Is it fact that a baby bird adopts the first thing (or, living thing) it sees as its mother? I thought this was just a common concept portrayed in cartoons, but I understand scientists accept this is truth?
From someone who worked at a birds of prey raptor center, yes, if there was no mother then the caregiver would use a bird puppet to care for the chick as they didn’t want to have the chick associate a person with mom.
Also you may want to Google parasitic breading, starlings are famous for it. Basically drop the egg in another birds nest and let them raise your chick. The chick obviously takes the surrogate as mom, and the mom takes the chick as her young.
It’s called “imprinting” and Konrad Lorenz did some great work on it back in the stone age.
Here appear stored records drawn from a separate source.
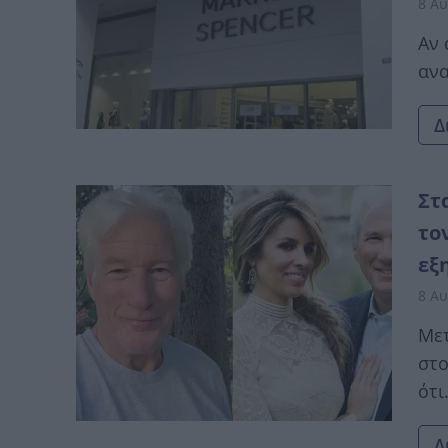
8 Αυ
Αν 
ανα
Δ
Στ
το
εξ
8 Αυ
Μετ
στο
ότι.
Δ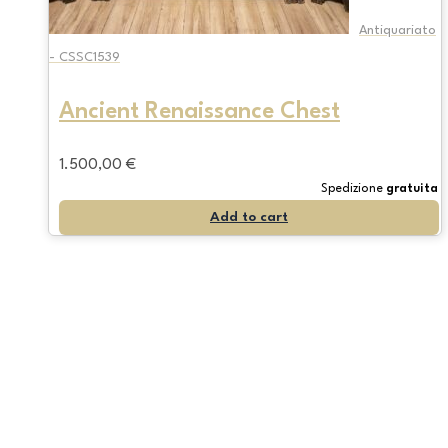
Antiquariato
- CSSC1539
Ancient Renaissance Chest
1.500,00
€
Spedizione
gratuita
Add to cart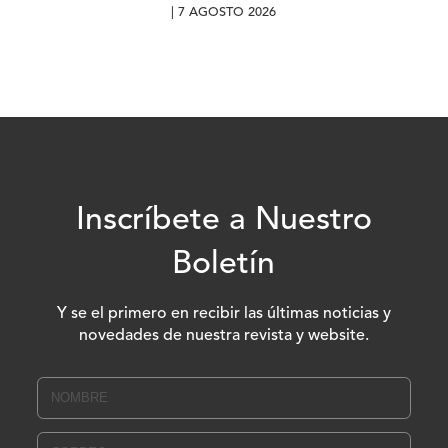
| 7 AGOSTO 2026
Inscríbete a Nuestro
Boletín
Y se el primero en recibir las últimas noticias y
novedades de nuestra revista y website.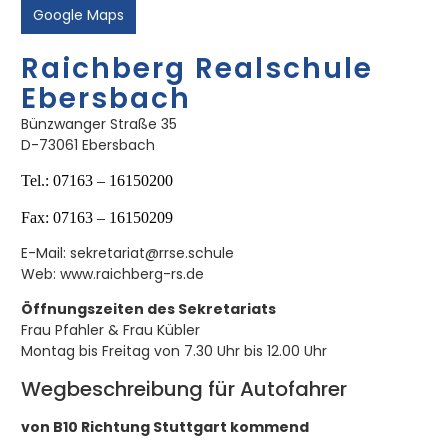
Google Maps
Raichberg Realschule
Ebersbach
Bünzwanger Straße 35
D-73061 Ebersbach
Tel.: 07163 – 16150200
Fax: 07163 – 16150209
E-Mail: sekretariat@rrse.schule
Web: www.raichberg-rs.de
Öffnungszeiten des Sekretariats
Frau Pfahler & Frau Kübler
Montag bis Freitag von 7.30 Uhr bis 12.00 Uhr
Wegbeschreibung für Autofahrer
von B10 Richtung Stuttgart kommend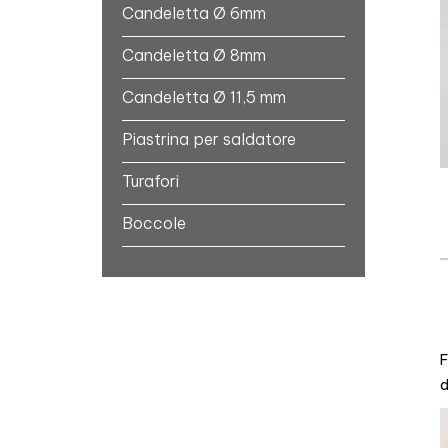
Candeletta Ø 6mm
Candeletta Ø 8mm
Candeletta Ø 11,5 mm
Piastrina per saldatore
Turafori
Boccole
F
d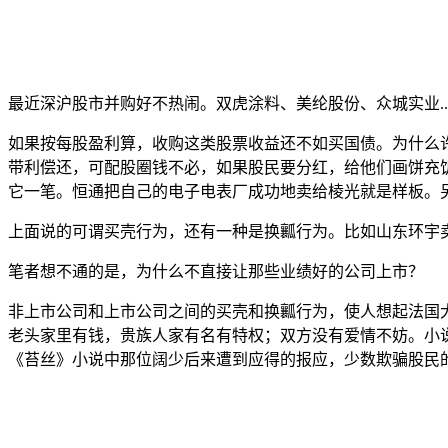
最近深沪股市并购好不热闹。双虎涂料、美纶股份、众城实业
..
如果按每股盈利算，收购这类股票收益还不如买国债。为什么
带利偿还，可配股圈钱不必，如果股民要分红，给他们画饼充
它一笔。恒通把自己的电子电表厂成功地卖给棱光就是样板。
上面说的可谓买壳行为，还有一种是换瓤行为。比如山东环宇
笔者想不通的是，为什么不直接让那些业绩好的公司上市？
非上市公司和上市公司之间的买壳和换瓤行为，使人想起法国
老头家里有钱，贵族人家有名有特权；双方没有爱情不妨。小
《苔丝》小说中那位阔少后来遭到应得的报应，少数欺骗股民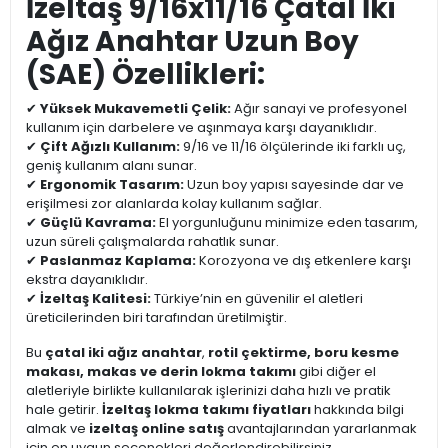
İzeltaş 9/16x11/16 Çatal İki
Ağız Anahtar Uzun Boy
(SAE) Özellikleri:
✔
Yüksek Mukavemetli Çelik:
Ağır sanayi ve profesyonel
kullanım için darbelere ve aşınmaya karşı dayanıklıdır.
✔
Çift Ağızlı Kullanım:
9/16 ve 11/16 ölçülerinde iki farklı uç,
geniş kullanım alanı sunar.
✔
Ergonomik Tasarım:
Uzun boy yapısı sayesinde dar ve
erişilmesi zor alanlarda kolay kullanım sağlar.
✔
Güçlü Kavrama:
El yorgunluğunu minimize eden tasarım,
uzun süreli çalışmalarda rahatlık sunar.
✔
Paslanmaz Kaplama:
Korozyona ve dış etkenlere karşı
ekstra dayanıklıdır.
✔
İzeltaş Kalitesi:
Türkiye’nin en güvenilir el aletleri
üreticilerinden biri tarafından üretilmiştir.
Bu
çatal iki ağız anahtar
,
rotil çektirme, boru kesme
makası, makas ve derin lokma takımı
gibi diğer el
aletleriyle birlikte kullanılarak işlerinizi daha hızlı ve pratik
hale getirir.
İzeltaş lokma takımı fiyatları
hakkında bilgi
almak ve
izeltaş online satış
avantajlarından yararlanmak
için en uygun seçenekleri değerlendirebilirsiniz.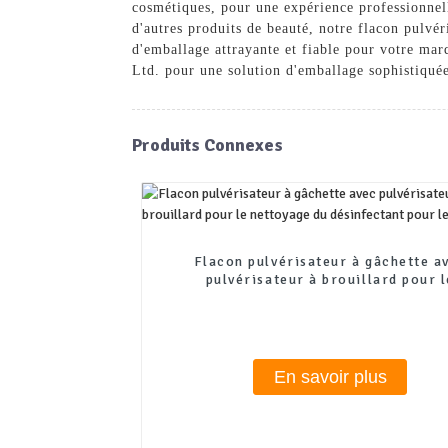
cosmétiques, pour une expérience professionnell
d'autres produits de beauté, notre flacon pulvér
d'emballage attrayante et fiable pour votre ma
Ltd. pour une solution d'emballage sophistiquée 
Produits Connexes
Flacon pulvérisateur à gâchette a
pulvérisateur à brouillard pour l
nettoyage du désinfectant pour les 
En savoir plus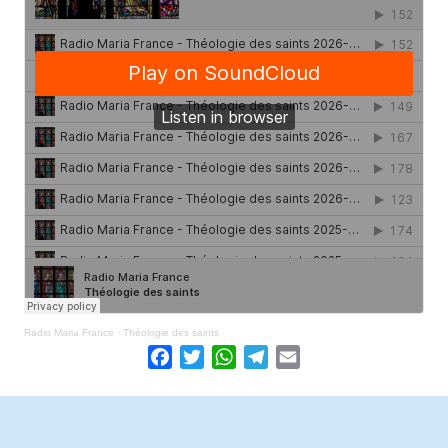
Radio Maria France
·
Théologie des saints
Facebook
Twitter
WhatsApp
Telegram
Email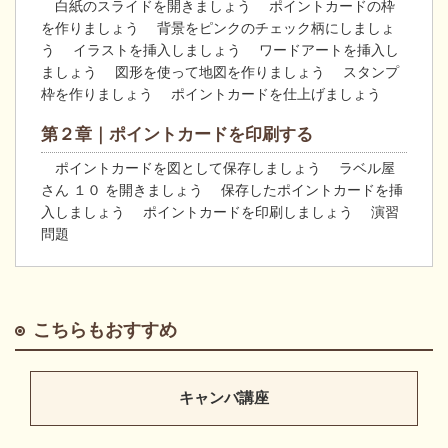
白紙のスライドを開きましょう ポイントカードの枠
を作りましょう 背景をピンクのチェック柄にしましょ
う イラストを挿入しましょう ワードアートを挿入し
ましょう 図形を使って地図を作りましょう スタンプ
枠を作りましょう ポイントカードを仕上げましょう
第２章｜ポイントカードを印刷する
ポイントカードを図として保存しましょう ラベル屋
さん １０ を開きましょう 保存したポイントカードを挿
入しましょう ポイントカードを印刷しましょう 演習
問題
こちらもおすすめ
キャンバ講座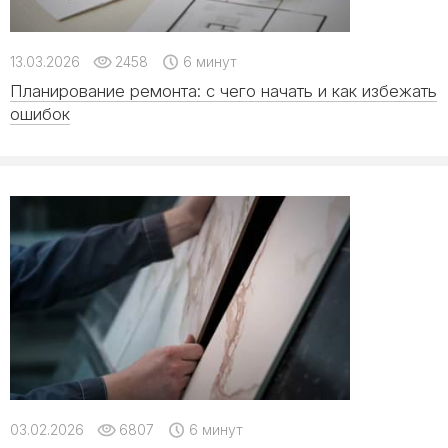
13.03.2026
2458
6 минут
Планирование ремонта: с чего начать и как избежать
ошибок
03.02.2026
6807
6 минут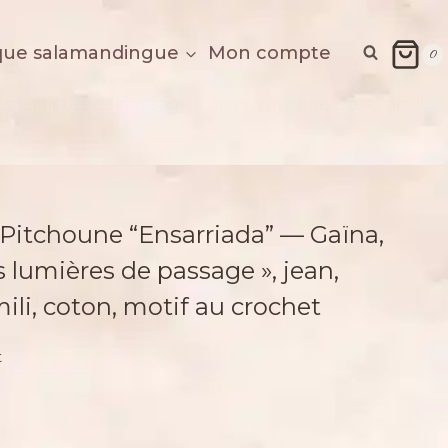
que salamandingue
Mon compte
0
s lumières de passage », jean, rayonne, soie, simili,
 Pitchoune “Ensarriada” — Gaïna,
es lumières de passage », jean,
mili, coton, motif au crochet
t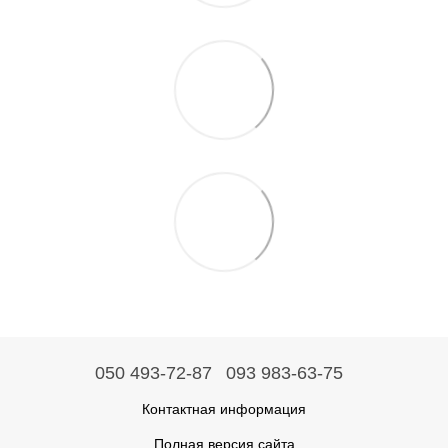
050 493-72-87
093 983-63-75
Контактная информация
Полная версия сайта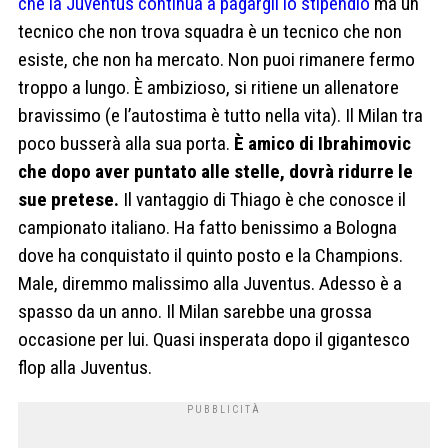
che la Juventus continua a pagargli lo stipendio
ma un
tecnico che non trova squadra è un tecnico che non
esiste, che non ha mercato. Non puoi rimanere fermo
troppo a lungo. È ambizioso, si ritiene un allenatore
bravissimo (e l’autostima è tutto nella vita). Il Milan tra
poco busserà alla sua porta.
È amico di Ibrahimovic
che dopo aver puntato alle stelle, dovrà ridurre le
sue pretese.
Il vantaggio di Thiago è che conosce il
campionato italiano. Ha fatto benissimo a Bologna
dove ha conquistato il quinto posto e la Champions.
Male, diremmo malissimo alla Juventus. Adesso è a
spasso da un anno. Il Milan sarebbe una grossa
occasione per lui. Quasi insperata dopo il gigantesco
flop alla Juventus.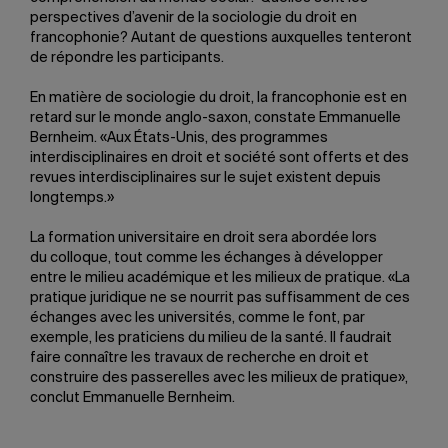
perspectives d’avenir de la sociologie du droit en
francophonie? Autant de questions auxquelles tenteront
de répondre les participants.
En matière de sociologie du droit, la francophonie est en
retard sur le monde anglo-saxon, constate Emmanuelle
Bernheim. «Aux États-Unis, des programmes
interdisciplinaires en droit et société sont offerts et des
revues interdisciplinaires sur le sujet existent depuis
longtemps.»
La formation universitaire en droit sera abordée lors
du colloque, tout comme les échanges à développer
entre le milieu académique et les milieux de pratique. «La
pratique juridique ne se nourrit pas suffisamment de ces
échanges avec les universités, comme le font, par
exemple, les praticiens du milieu de la santé. Il faudrait
faire connaître les travaux de recherche en droit et
construire des passerelles avec les milieux de pratique»,
conclut Emmanuelle Bernheim.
Remember, there are a lot of different species of birds, and not all show the same behaviours as others.
You never saw that famous b/w movie of Konrad Lorenz with his Jesus sandals walking around on the meadows of Lake Starnberg, followed by a group of geese ducklings who thought him his mom? (The descendants of these geese still live there). Some birds even imprint on inanimate objects like a bouncing ball.
In nature, this does make some sense: in all likelihood, a freshly hatched chick will see its mother first.
If the mother is not present during hatching, and the chick imprints on another gentle creature, it still has a survival chance.
If the only thing around is a predator, the chick has no survival chance anyway.
Birds are hardwired by instinct in simple ways for a lot of behaviour to make sure that survival works and is quick. The disadvantage is that these species take longer to adapt to changed circumstances than species where parents have to teach the younglings.